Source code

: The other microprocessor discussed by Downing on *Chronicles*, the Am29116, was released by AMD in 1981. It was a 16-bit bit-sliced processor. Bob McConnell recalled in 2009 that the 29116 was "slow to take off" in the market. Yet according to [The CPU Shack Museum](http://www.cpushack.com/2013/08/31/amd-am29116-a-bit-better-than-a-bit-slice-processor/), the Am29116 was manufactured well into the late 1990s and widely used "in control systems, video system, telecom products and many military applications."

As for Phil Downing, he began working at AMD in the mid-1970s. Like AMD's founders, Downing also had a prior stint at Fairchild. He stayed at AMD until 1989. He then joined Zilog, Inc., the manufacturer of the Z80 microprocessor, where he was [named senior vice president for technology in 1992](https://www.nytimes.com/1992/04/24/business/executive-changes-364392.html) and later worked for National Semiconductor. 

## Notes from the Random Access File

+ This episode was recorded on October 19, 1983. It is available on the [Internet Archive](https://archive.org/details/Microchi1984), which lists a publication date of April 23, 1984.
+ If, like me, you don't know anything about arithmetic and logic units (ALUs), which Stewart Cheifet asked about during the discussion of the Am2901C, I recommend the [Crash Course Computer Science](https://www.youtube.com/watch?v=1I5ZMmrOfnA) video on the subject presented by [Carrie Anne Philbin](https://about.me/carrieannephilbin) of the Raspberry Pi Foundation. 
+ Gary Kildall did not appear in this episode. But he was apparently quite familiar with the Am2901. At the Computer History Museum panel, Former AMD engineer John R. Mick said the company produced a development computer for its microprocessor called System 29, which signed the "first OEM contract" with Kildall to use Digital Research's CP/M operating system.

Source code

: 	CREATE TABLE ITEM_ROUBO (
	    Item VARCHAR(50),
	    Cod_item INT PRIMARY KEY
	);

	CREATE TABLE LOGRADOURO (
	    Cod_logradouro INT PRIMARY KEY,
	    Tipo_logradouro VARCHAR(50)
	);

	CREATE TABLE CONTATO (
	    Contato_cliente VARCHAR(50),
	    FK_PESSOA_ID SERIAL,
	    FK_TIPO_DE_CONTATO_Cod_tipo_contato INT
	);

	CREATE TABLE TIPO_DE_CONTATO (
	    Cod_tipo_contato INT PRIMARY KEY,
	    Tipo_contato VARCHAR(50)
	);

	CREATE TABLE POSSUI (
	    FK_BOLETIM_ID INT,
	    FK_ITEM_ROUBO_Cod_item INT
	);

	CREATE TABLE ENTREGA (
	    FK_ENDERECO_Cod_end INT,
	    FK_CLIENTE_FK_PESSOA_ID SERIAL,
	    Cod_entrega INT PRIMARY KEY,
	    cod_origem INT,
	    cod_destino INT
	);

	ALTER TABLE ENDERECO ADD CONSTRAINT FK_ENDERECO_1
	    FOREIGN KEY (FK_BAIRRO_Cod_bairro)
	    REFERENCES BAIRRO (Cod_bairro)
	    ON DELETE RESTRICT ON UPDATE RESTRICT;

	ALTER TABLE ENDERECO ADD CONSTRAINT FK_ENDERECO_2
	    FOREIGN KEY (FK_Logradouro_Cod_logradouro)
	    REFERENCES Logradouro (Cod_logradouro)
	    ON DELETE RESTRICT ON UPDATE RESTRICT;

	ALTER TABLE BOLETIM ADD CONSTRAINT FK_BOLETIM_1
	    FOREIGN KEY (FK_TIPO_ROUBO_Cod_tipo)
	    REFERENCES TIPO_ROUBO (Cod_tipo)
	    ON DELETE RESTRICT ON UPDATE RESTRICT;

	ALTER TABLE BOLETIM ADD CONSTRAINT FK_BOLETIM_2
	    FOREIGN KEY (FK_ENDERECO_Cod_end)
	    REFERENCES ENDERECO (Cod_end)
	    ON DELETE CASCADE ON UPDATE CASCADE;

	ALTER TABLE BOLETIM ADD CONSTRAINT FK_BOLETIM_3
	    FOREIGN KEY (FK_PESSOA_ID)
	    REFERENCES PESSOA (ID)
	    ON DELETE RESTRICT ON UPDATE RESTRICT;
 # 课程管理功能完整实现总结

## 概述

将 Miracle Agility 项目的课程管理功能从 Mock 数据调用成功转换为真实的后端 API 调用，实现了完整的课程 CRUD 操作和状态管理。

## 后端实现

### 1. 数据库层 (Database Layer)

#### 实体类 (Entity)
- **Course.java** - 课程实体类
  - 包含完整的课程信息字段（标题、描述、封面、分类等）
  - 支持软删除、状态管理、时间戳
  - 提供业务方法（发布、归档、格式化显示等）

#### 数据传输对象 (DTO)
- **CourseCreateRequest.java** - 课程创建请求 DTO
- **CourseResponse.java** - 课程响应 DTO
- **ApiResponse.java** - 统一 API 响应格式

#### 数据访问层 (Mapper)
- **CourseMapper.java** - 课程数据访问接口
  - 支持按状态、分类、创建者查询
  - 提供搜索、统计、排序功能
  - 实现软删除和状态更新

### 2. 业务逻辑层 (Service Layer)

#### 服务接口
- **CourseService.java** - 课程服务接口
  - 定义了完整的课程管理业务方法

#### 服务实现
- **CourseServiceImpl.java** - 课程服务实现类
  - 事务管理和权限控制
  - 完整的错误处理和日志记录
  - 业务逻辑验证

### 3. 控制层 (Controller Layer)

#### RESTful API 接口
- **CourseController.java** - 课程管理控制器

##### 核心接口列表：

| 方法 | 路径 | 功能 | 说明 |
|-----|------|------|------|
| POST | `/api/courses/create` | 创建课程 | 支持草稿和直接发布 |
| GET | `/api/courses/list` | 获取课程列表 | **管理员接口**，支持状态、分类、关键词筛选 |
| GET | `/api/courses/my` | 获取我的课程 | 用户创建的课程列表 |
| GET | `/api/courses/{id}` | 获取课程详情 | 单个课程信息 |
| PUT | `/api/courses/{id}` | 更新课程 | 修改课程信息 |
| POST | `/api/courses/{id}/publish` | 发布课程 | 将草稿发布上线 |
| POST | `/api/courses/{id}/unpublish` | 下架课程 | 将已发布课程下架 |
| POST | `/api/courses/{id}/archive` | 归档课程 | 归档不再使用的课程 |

....

### PROBLEM DESCRIPTION
Transcribe the text of every item above character for character, keeping each line and its layout intact.

### TASK RESPONSE
Source code

: The other microprocessor discussed by Downing on *Chronicles*, the Am29116, was released by AMD in 1981. It was a 16-bit bit-sliced processor. Bob McConnell recalled in 2009 that the 29116 was "slow to take off" in the market. Yet according to [The CPU Shack Museum](http://www.cpushack.com/2013/08/31/amd-am29116-a-bit-better-than-a-bit-slice-processor/), the Am29116 was manufactured well into the late 1990s and widely used "in control systems, video system, telecom products and many military applications."

As for Phil Downing, he began working at AMD in the mid-1970s. Like AMD's founders, Downing also had a prior stint at Fairchild. He stayed at AMD until 1989. He then joined Zilog, Inc., the manufacturer of the Z80 microprocessor, where he was [named senior vice president for technology in 1992](https://www.nytimes.com/1992/04/24/business/executive-changes-364392.html) and later worked for National Semiconductor. 

## Notes from the Random Access File

+ This episode was recorded on October 19, 1983. It is available on the [Internet Archive](https://archive.org/details/Microchi1984), which lists a publication date of April 23, 1984.
+ If, like me, you don't know anything about arithmetic and logic units (ALUs), which Stewart Cheifet asked about during the discussion of the Am2901C, I recommend the [Crash Course Computer Science](https://www.youtube.com/watch?v=1I5ZMmrOfnA) video on the subject presented by [Carrie Anne Philbin](https://about.me/carrieannephilbin) of the Raspberry Pi Foundation. 
+ Gary Kildall did not appear in this episode. But he was apparently quite familiar with the Am2901. At the Computer History Museum panel, Former AMD engineer John R. Mick said the company produced a development computer for its microprocessor called System 29, which signed the "first OEM contract" with Kildall to use Digital Research's CP/M operating system.

Source code

: 	CREATE TABLE ITEM_ROUBO (
	    Item VARCHAR(50),
	    Cod_item INT PRIMARY KEY
	);

	CREATE TABLE LOGRADOURO (
	    Cod_logradouro INT PRIMARY KEY,
	    Tipo_logradouro VARCHAR(50)
	);

	CREATE TABLE CONTATO (
	    Contato_cliente VARCHAR(50),
	    FK_PESSOA_ID SERIAL,
	    FK_TIPO_DE_CONTATO_Cod_tipo_contato INT
	);

	CREATE TABLE TIPO_DE_CONTATO (
	    Cod_tipo_contato INT PRIMARY KEY,
	    Tipo_contato VARCHAR(50)
	);

	CREATE TABLE POSSUI (
	    FK_BOLETIM_ID INT,
	    FK_ITEM_ROUBO_Cod_item INT
	);

	CREATE TABLE ENTREGA (
	    FK_ENDERECO_Cod_end INT,
	    FK_CLIENTE_FK_PESSOA_ID SERIAL,
	    Cod_entrega INT PRIMARY KEY,
	    cod_origem INT,
	    cod_destino INT
	);

	ALTER TABLE ENDERECO ADD CONSTRAINT FK_ENDERECO_1
	    FOREIGN KEY (FK_BAIRRO_Cod_bairro)
	    REFERENCES BAIRRO (Cod_bairro)
	    ON DELETE RESTRICT ON UPDATE RESTRICT;

	ALTER TABLE ENDERECO ADD CONSTRAINT FK_ENDERECO_2
	    FOREIGN KEY (FK_Logradouro_Cod_logradouro)
	    REFERENCES Logradouro (Cod_logradouro)
	    ON DELETE RESTRICT ON UPDATE RESTRICT;

	ALTER TABLE BOLETIM ADD CONSTRAINT FK_BOLETIM_1
	    FOREIGN KEY (FK_TIPO_ROUBO_Cod_tipo)
	    REFERENCES TIPO_ROUBO (Cod_tipo)
	    ON DELETE RESTRICT ON UPDATE RESTRICT;

	ALTER TABLE BOLETIM ADD CONSTRAINT FK_BOLETIM_2
	    FOREIGN KEY (FK_ENDERECO_Cod_end)
	    REFERENCES ENDERECO (Cod_end)
	    ON DELETE CASCADE ON UPDATE CASCADE;

	ALTER TABLE BOLETIM ADD CONSTRAINT FK_BOLETIM_3
	    FOREIGN KEY (FK_PESSOA_ID)
	    REFERENCES PESSOA (ID)
	    ON DELETE RESTRICT ON UPDATE RESTRICT;
 # 课程管理功能完整实现总结

## 概述

将 Miracle Agility 项目的课程管理功能从 Mock 数据调用成功转换为真实的后端 API 调用，实现了完整的课程 CRUD 操作和状态管理。

## 后端实现

### 1. 数据库层 (Database Layer)

#### 实体类 (Entity)
- **Course.java** - 课程实体类
  - 包含完整的课程信息字段（标题、描述、封面、分类等）
  - 支持软删除、状态管理、时间戳
  - 提供业务方法（发布、归档、格式化显示等）

#### 数据传输对象 (DTO)
- **CourseCreateRequest.java** - 课程创建请求 DTO
- **CourseResponse.java** - 课程响应 DTO
- **ApiResponse.java** - 统一 API 响应格式

#### 数据访问层 (Mapper)
- **CourseMapper.java** - 课程数据访问接口
  - 支持按状态、分类、创建者查询
  - 提供搜索、统计、排序功能
  - 实现软删除和状态更新

### 2. 业务逻辑层 (Service Layer)

#### 服务接口
- **CourseService.java** - 课程服务接口
  - 定义了完整的课程管理业务方法

#### 服务实现
- **CourseServiceImpl.java** - 课程服务实现类
  - 事务管理和权限控制
  - 完整的错误处理和日志记录
  - 业务逻辑验证

### 3. 控制层 (Controller Layer)

#### RESTful API 接口
- **CourseController.java** - 课程管理控制器

##### 核心接口列表：

| 方法 | 路径 | 功能 | 说明 |
|-----|------|------|------|
| POST | `/api/courses/create` | 创建课程 | 支持草稿和直接发布 |
| GET | `/api/courses/list` | 获取课程列表 | **管理员接口**，支持状态、分类、关键词筛选 |
| GET | `/api/courses/my` | 获取我的课程 | 用户创建的课程列表 |
| GET | `/api/courses/{id}` | 获取课程详情 | 单个课程信息 |
| PUT | `/api/courses/{id}` | 更新课程 | 修改课程信息 |
| POST | `/api/courses/{id}/publish` | 发布课程 | 将草稿发布上线 |
| POST | `/api/courses/{id}/unpublish` | 下架课程 | 将已发布课程下架 |
| POST | `/api/courses/{id}/archive` | 归档课程 | 归档不再使用的课程 |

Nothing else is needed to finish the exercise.